#### TASK ITEM:
Reproduce exactly the lines that run from the start of the records below to the line with "Population in selected place (%), cardedeu: 7", inclusive.

Version comparison data
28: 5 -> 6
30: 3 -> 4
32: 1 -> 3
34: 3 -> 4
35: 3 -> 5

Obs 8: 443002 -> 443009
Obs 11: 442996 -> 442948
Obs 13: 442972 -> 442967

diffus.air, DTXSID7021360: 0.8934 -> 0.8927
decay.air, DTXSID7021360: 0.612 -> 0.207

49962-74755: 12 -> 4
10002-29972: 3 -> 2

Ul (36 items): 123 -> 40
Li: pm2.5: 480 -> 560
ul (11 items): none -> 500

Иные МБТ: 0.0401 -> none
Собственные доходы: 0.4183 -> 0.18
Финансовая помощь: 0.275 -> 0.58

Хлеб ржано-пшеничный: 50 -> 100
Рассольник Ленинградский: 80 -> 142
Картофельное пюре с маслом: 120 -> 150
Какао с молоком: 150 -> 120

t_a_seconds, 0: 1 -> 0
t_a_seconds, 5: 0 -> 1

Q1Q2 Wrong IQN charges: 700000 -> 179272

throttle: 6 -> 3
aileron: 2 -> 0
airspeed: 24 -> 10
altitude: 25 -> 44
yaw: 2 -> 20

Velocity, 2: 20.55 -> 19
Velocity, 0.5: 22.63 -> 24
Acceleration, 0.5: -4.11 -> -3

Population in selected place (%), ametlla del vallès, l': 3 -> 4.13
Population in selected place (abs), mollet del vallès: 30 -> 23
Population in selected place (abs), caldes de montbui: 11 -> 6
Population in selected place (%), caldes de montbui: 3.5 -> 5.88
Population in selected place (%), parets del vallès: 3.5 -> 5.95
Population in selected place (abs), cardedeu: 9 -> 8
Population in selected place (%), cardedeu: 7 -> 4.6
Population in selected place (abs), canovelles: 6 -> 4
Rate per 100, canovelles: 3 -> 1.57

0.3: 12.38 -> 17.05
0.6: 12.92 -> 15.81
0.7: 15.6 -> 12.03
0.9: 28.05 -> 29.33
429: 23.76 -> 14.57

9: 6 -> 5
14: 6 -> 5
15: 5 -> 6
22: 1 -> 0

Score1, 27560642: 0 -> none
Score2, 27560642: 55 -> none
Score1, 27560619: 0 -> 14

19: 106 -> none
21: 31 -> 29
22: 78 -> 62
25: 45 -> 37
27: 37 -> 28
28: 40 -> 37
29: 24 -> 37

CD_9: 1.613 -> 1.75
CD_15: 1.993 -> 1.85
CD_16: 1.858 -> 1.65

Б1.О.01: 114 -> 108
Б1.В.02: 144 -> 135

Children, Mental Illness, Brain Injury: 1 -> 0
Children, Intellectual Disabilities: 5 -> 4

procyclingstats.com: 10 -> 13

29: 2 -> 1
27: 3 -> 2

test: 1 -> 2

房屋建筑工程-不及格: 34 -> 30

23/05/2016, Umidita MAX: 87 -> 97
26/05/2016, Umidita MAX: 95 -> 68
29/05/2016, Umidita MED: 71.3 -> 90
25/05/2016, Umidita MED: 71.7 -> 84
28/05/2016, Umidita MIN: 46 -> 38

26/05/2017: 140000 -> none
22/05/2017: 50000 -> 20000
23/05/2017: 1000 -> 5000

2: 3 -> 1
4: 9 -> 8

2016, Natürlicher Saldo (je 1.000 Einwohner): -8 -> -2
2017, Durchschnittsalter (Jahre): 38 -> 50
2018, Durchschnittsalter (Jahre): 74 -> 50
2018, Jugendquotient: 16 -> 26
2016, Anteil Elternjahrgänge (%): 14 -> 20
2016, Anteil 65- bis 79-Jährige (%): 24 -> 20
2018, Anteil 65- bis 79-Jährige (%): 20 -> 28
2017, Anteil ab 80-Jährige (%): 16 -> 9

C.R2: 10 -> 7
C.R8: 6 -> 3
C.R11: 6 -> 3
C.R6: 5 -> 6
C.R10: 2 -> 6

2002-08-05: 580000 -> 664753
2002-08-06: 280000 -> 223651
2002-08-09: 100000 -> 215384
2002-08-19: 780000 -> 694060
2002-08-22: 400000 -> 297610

#### RESULT:
28: 5 -> 6
30: 3 -> 4
32: 1 -> 3
34: 3 -> 4
35: 3 -> 5

Obs 8: 443002 -> 443009
Obs 11: 442996 -> 442948
Obs 13: 442972 -> 442967

diffus.air, DTXSID7021360: 0.8934 -> 0.8927
decay.air, DTXSID7021360: 0.612 -> 0.207

49962-74755: 12 -> 4
10002-29972: 3 -> 2

Ul (36 items): 123 -> 40
Li: pm2.5: 480 -> 560
ul (11 items): none -> 500

Иные МБТ: 0.0401 -> none
Собственные доходы: 0.4183 -> 0.18
Финансовая помощь: 0.275 -> 0.58

Хлеб ржано-пшеничный: 50 -> 100
Рассольник Ленинградский: 80 -> 142
Картофельное пюре с маслом: 120 -> 150
Какао с молоком: 150 -> 120

t_a_seconds, 0: 1 -> 0
t_a_seconds, 5: 0 -> 1

Q1Q2 Wrong IQN charges: 700000 -> 179272

throttle: 6 -> 3
aileron: 2 -> 0
airspeed: 24 -> 10
altitude: 25 -> 44
yaw: 2 -> 20

Velocity, 2: 20.55 -> 19
Velocity, 0.5: 22.63 -> 24
Acceleration, 0.5: -4.11 -> -3

Population in selected place (%), ametlla del vallès, l': 3 -> 4.13
Population in selected place (abs), mollet del vallès: 30 -> 23
Population in selected place (abs), caldes de montbui: 11 -> 6
Population in selected place (%), caldes de montbui: 3.5 -> 5.88
Population in selected place (%), parets del vallès: 3.5 -> 5.95
Population in selected place (abs), cardedeu: 9 -> 8
Population in selected place (%), cardedeu: 7 -> 4.6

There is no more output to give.